Suppose that I want to use a pretrained ResNet18 to do classification on a small dataset, I just want to train the last (linear) classification layer while freezing all previous layers (referred to as “freezed” layers). This is a fairly common use case. To do so, the official PyTorch tutorial says that it is sufficient to do:
model_conv = torchvision.models.resnet18(pretrained=True)
for param in model_conv.parameters():
param.requires_grad = False
num_ftrs = model_conv.fc.in_features
model_conv.fc = nn.Linear(num_ftrs, 2)
...
# training phase
model.train()
for inputs, labels in dataloaders:
optimizer.zero_grad()
outputs = model(inputs)
...
loss.backward()
optimizer.step()
...
The tutorial says that it is sufficient to set requires_grad
to False
for “freezed” layers, it did not call .eval()
for BatchNorm2d
of “freezed” layers of resnet18. Does this mean that even if convolutional layers and affine parameters of BatchNorm2d of “freezed” layers are not learning, the running average of BatchNorm in “freezed” layers are still being updated even if we only wanted to train the last linear layer? Is this a mistake?

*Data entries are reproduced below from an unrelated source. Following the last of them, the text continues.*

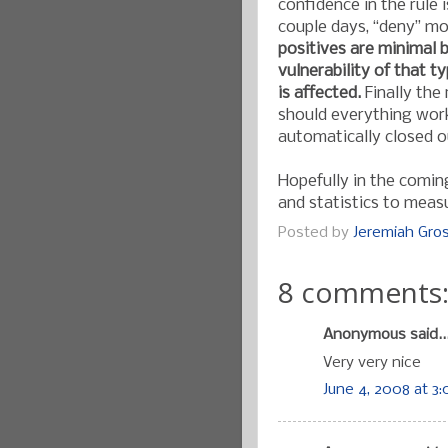
confidence in the rule 
couple days, “deny” mo
positives are minimal b
vulnerability of that ty
is affected.
Finally the 
should everything work
automatically closed o
Hopefully in the comin
and statistics to mea
Posted by
Jeremiah Gr
8 comments
Anonymous said..
Very very nice
June 4, 2008 at 3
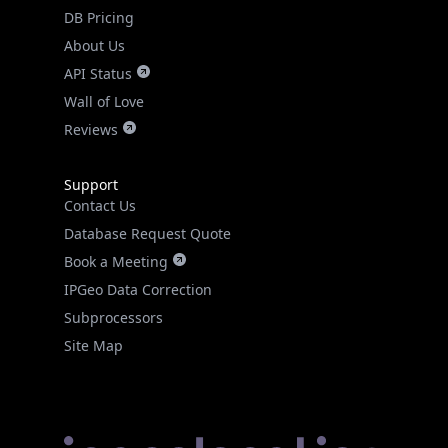
DB Pricing
About Us
API Status
Wall of Love
Reviews
Support
Contact Us
Database Request Quote
Book a Meeting
IPGeo Data Correction
Subprocessors
Site Map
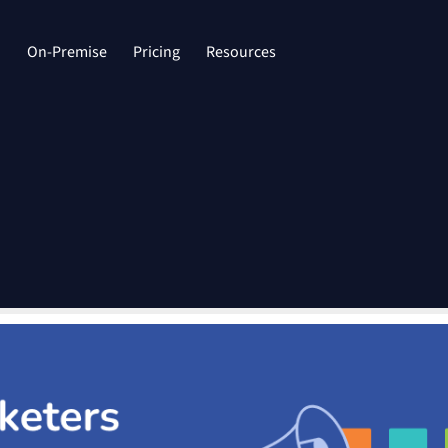
d
On-Premise
Pricing
Resources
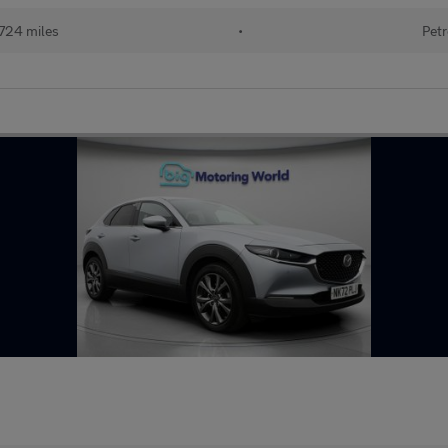
724 miles
•
Petr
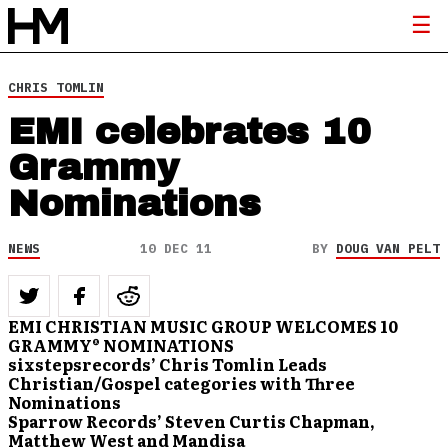
CHRIS TOMLIN
EMI celebrates 10
Grammy
Nominations
NEWS
10 DEC 11
BY
DOUG VAN PELT
EMI CHRISTIAN MUSIC GROUP WELCOMES
10
GRAMMY® NOMINATIONS
sixstepsrecords’ Chris Tomlin Leads
Christian/Gospel categories with Three
Nominations
Sparrow Records’ Steven Curtis Chapman,
Matthew West and Mandisa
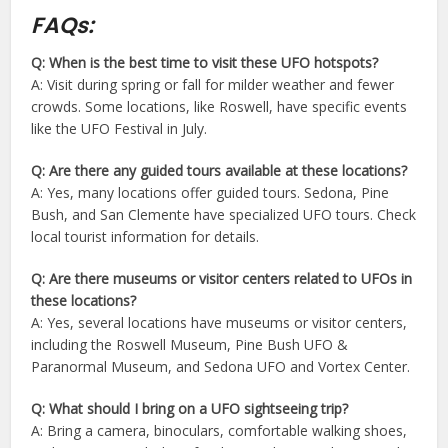
FAQs:
Q: When is the best time to visit these UFO hotspots?
A: Visit during spring or fall for milder weather and fewer
crowds. Some locations, like Roswell, have specific events
like the UFO Festival in July.
Q: Are there any guided tours available at these locations?
A: Yes, many locations offer guided tours. Sedona, Pine
Bush, and San Clemente have specialized UFO tours. Check
local tourist information for details.
Q: Are there museums or visitor centers related to UFOs in
these locations?
A: Yes, several locations have museums or visitor centers,
including the Roswell Museum, Pine Bush UFO &
Paranormal Museum, and Sedona UFO and Vortex Center.
Q: What should I bring on a UFO sightseeing trip?
A: Bring a camera, binoculars, comfortable walking shoes,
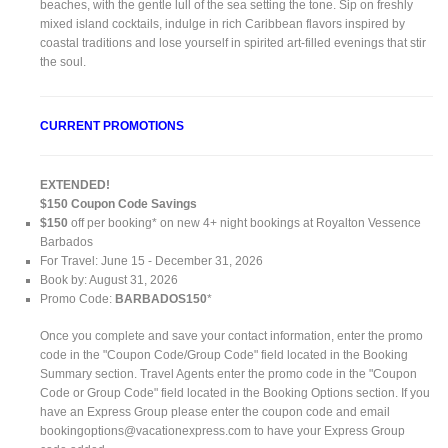
beaches, with the gentle lull of the sea setting the tone. Sip on freshly
mixed island cocktails, indulge in rich Caribbean flavors inspired by
coastal traditions and lose yourself in spirited art-filled evenings that stir
the soul.
CURRENT PROMOTIONS
EXTENDED!
$150 Coupon Code Savings
$150
off per booking* on new 4+ night bookings at Royalton Vessence
Barbados
For Travel: June 15 - December 31, 2026
Book by: August 31, 2026
Promo Code:
BARBADOS150
*
Once you complete and save your contact information, enter the promo
code in the "Coupon Code/Group Code" field located in the Booking
Summary section. Travel Agents enter the promo code in the "Coupon
Code or Group Code" field located in the Booking Options section. If you
have an Express Group please enter the coupon code and email
bookingoptions@vacationexpress.com
to have your Express Group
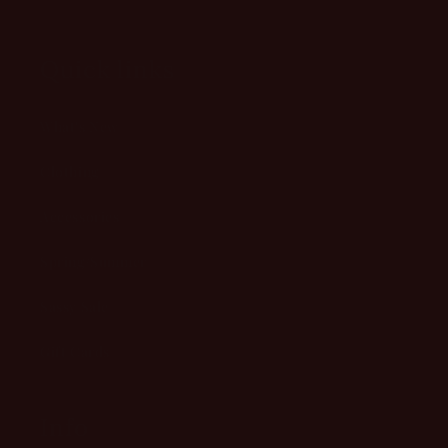
Quick links
What's New
Clothing
Accessories
Spring/Summer
Sassy Sale
Gift Cards
Info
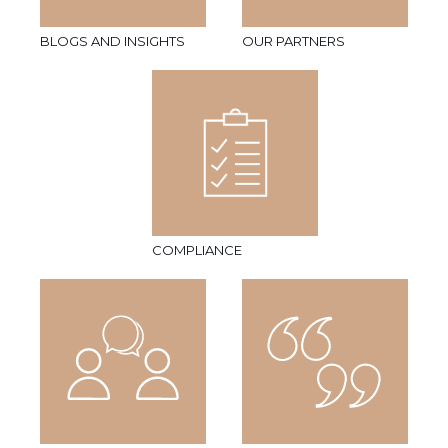
BLOGS AND INSIGHTS
OUR PARTNERS
COMPLIANCE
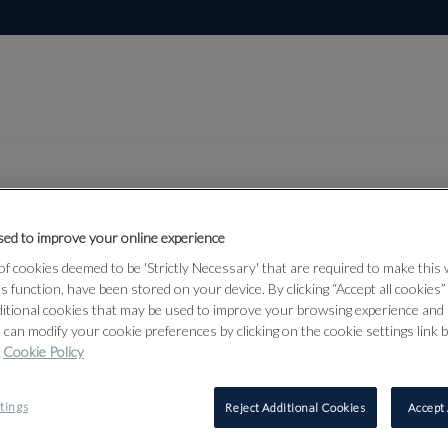
ed to improve your online experience
Lot 21
lection, Part
f cookies deemed to be 'Strictly Necessary' that are required to make this
ts function, have been stored on your device. By clicking “Accept all cookies
ditional cookies that may be used to improve your browsing experience and 
 can modify your cookie preferences by clicking on the cookie settings link 
Cookie Policy
21
tings
Reject Additional Cookies
Accept 
BRITISH S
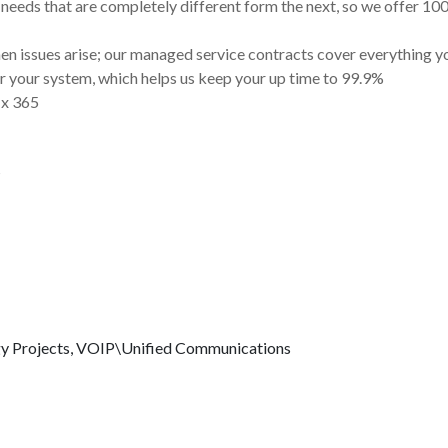
needs that are completely different form the next, so we offer 1
n issues arise; our managed service contracts cover everything y
 your system, which helps us keep your up time to 99.9%
 x 365
s
gy
Projects, VOIP\Unified Communications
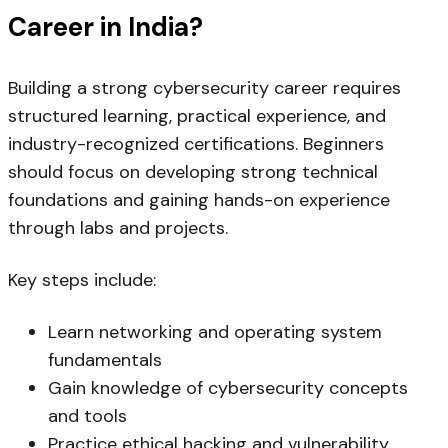
Career in India?
Building a strong cybersecurity career requires
structured learning, practical experience, and
industry-recognized certifications. Beginners
should focus on developing strong technical
foundations and gaining hands-on experience
through labs and projects.
Key steps include:
Learn networking and operating system
fundamentals
Gain knowledge of cybersecurity concepts
and tools
Practice ethical hacking and vulnerability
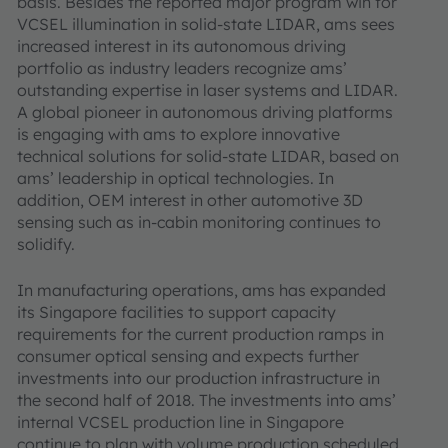
basis. Besides the reported major program win for
VCSEL illumination in solid-state LIDAR, ams sees
increased interest in its autonomous driving
portfolio as industry leaders recognize ams’
outstanding expertise in laser systems and LIDAR.
A global pioneer in autonomous driving platforms
is engaging with ams to explore innovative
technical solutions for solid-state LIDAR, based on
ams’ leadership in optical technologies. In
addition, OEM interest in other automotive 3D
sensing such as in-cabin monitoring continues to
solidify.
In manufacturing operations, ams has expanded
its Singapore facilities to support capacity
requirements for the current production ramps in
consumer optical sensing and expects further
investments into our production infrastructure in
the second half of 2018. The investments into ams’
internal VCSEL production line in Singapore
continue to plan with volume production scheduled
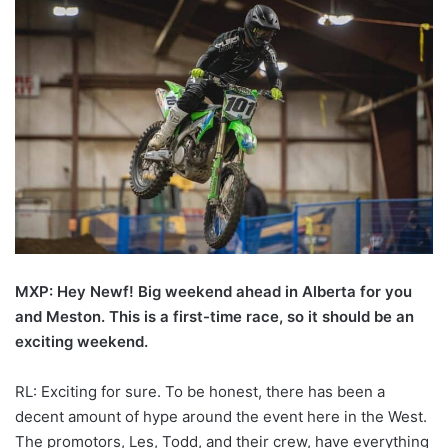
MXP: Hey Newf! Big weekend ahead in Alberta for you
and Meston. This is a first-time race, so it should be an
exciting weekend.
RL: Exciting for sure. To be honest, there has been a
decent amount of hype around the event here in the West.
The promotors, Les, Todd, and their crew, have everything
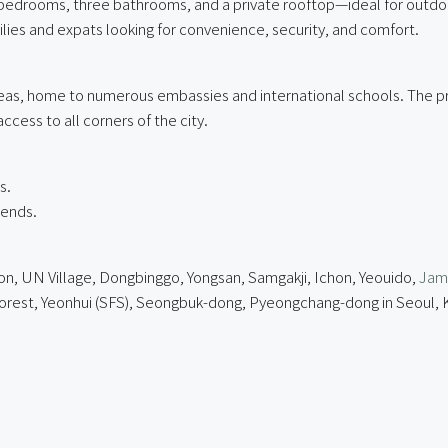
bedrooms, three bathrooms, and a private rooftop—ideal for outdoor
ilies and expats looking for convenience, security, and comfort.
reas, home to numerous embassies and international schools. The pr
ccess to all corners of the city.
s.
rends.
on, UN Village, Dongbinggo, Yongsan, Samgakji, Ichon, Yeouido,
Jams
Forest, Yeonhui (SFS), Seongbuk-dong, Pyeongchang-dong in Seoul,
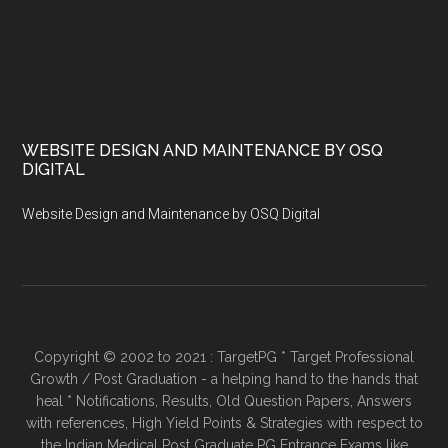
WEBSITE DESIGN AND MAINTENANCE BY OSQ
DIGITAL
Website Design and Maintenance by OSQ Digital
Copyright © 2002 to 2021 : TargetPG * Target Professional
Growth / Post Graduation - a helping hand to the hands that
heal * Notifications, Results, Old Question Papers, Answers
with references, High Yield Points & Strategies with respect to
the Indian Medical Post Graduate PG Entrance Exams like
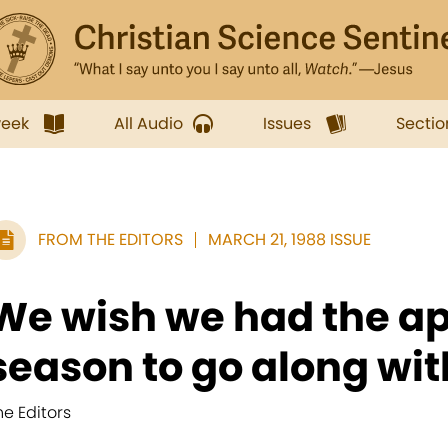
week
All Audio
Issues
Sectio
FROM THE EDITORS
MARCH 21, 1988 ISSUE
We wish we had the ap
season to go along with
he Editors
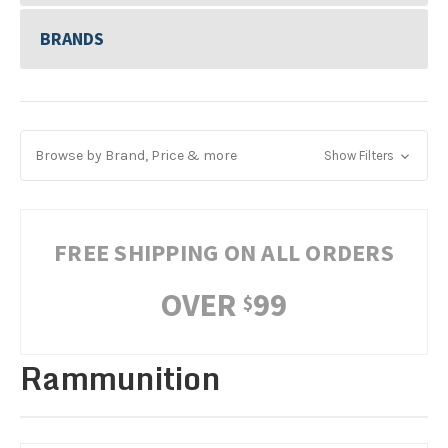
BRANDS
Browse by Brand, Price & more
Show Filters
FREE SHIPPING ON ALL ORDERS
OVER
99
$
Rammunition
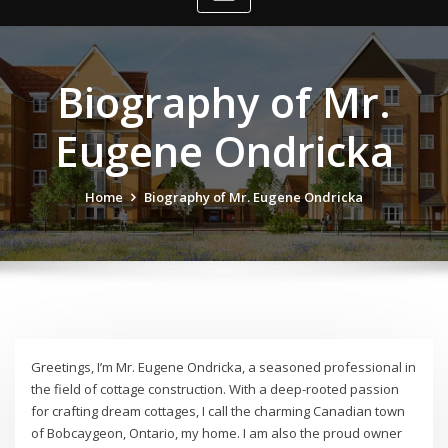
Biography of Mr.
Eugene Ondricka
Home
Biography of Mr. Eugene Ondricka
Greetings, I’m Mr. Eugene Ondricka, a seasoned professional in
the field of cottage construction. With a deep-rooted passion
for crafting dream cottages, I call the charming Canadian town
of Bobcaygeon, Ontario, my home. I am also the proud owner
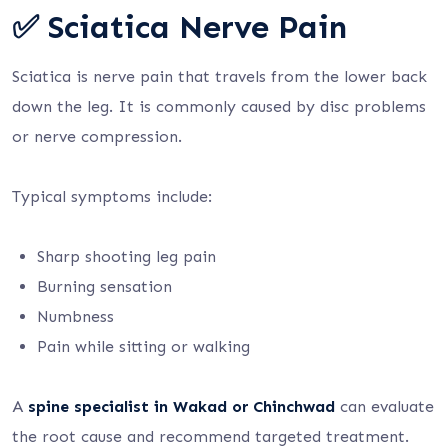
✅ Sciatica Nerve Pain
Sciatica is nerve pain that travels from the lower back
down the leg. It is commonly caused by disc problems
or nerve compression.
Typical symptoms include:
Sharp shooting leg pain
Burning sensation
Numbness
Pain while sitting or walking
A
spine specialist in Wakad or Chinchwad
can evaluate
the root cause and recommend targeted treatment.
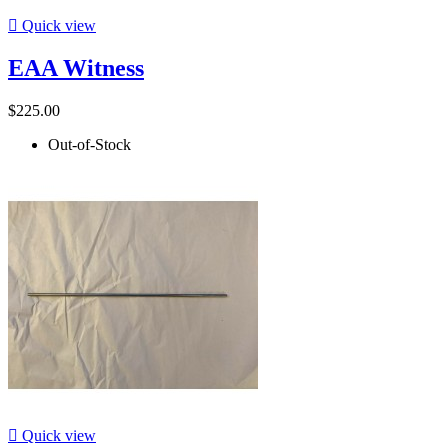

Quick view
EAA Witness
$225.00
Out-of-Stock

Quick view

According to the following posts and documentation, it seems that in addition to set requires_grad
to False
for “freezed” layers (convolutional layers and BatchNorm layers), we should also call .eval()
on all BatchNorm layers if we only want to train the last linear layer while freezing all “freezed” layers, which is contradicting the official PyTorch tutorial on finetuing.
def set_bn_eval(module):
if isinstance(module, torch.nn.modules.batchnorm._BatchNorm):
module.eval()
model.apply(set_bn_eval)
- Should I use model.eval() when I freeze BatchNorm layers to finetune?
- Finetuning pretrained networks with batchnorm
- How to fix BatchNorm parameters during finetune
- torch.nn.BatchNorm2d documentation
Do we indeed need to call .eval()
on BatchNorm layers when we only train the last linear layer of a pretrained resnet18 model?